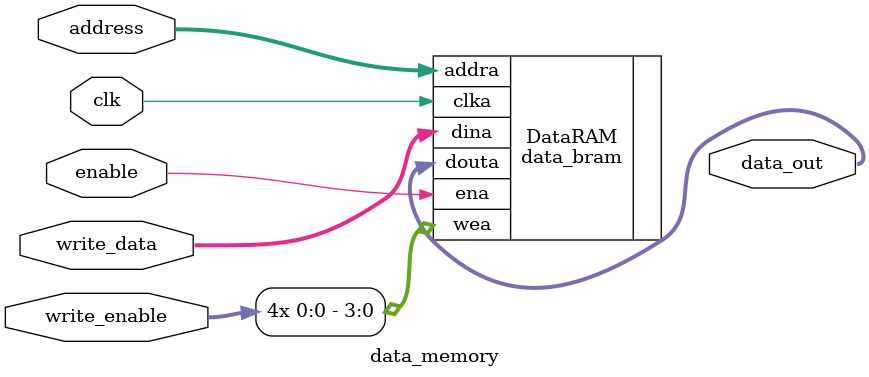
<source format=v>
`timescale 1ns / 1ps
module data_memory(
    input [31:0] address,
    input clk,
    input enable,
    input write_enable,
    input [31:0] write_data,
    output [31:0] data_out
    );
	
	data_bram DataRAM (.clka(clk), .ena(enable), .wea({4{write_enable}}), .addra(address), .dina(write_data), .douta(data_out));

endmodule

</source>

• • • • • • •

The answer must be a single number: the count of lines in the data that contain the word "address".

2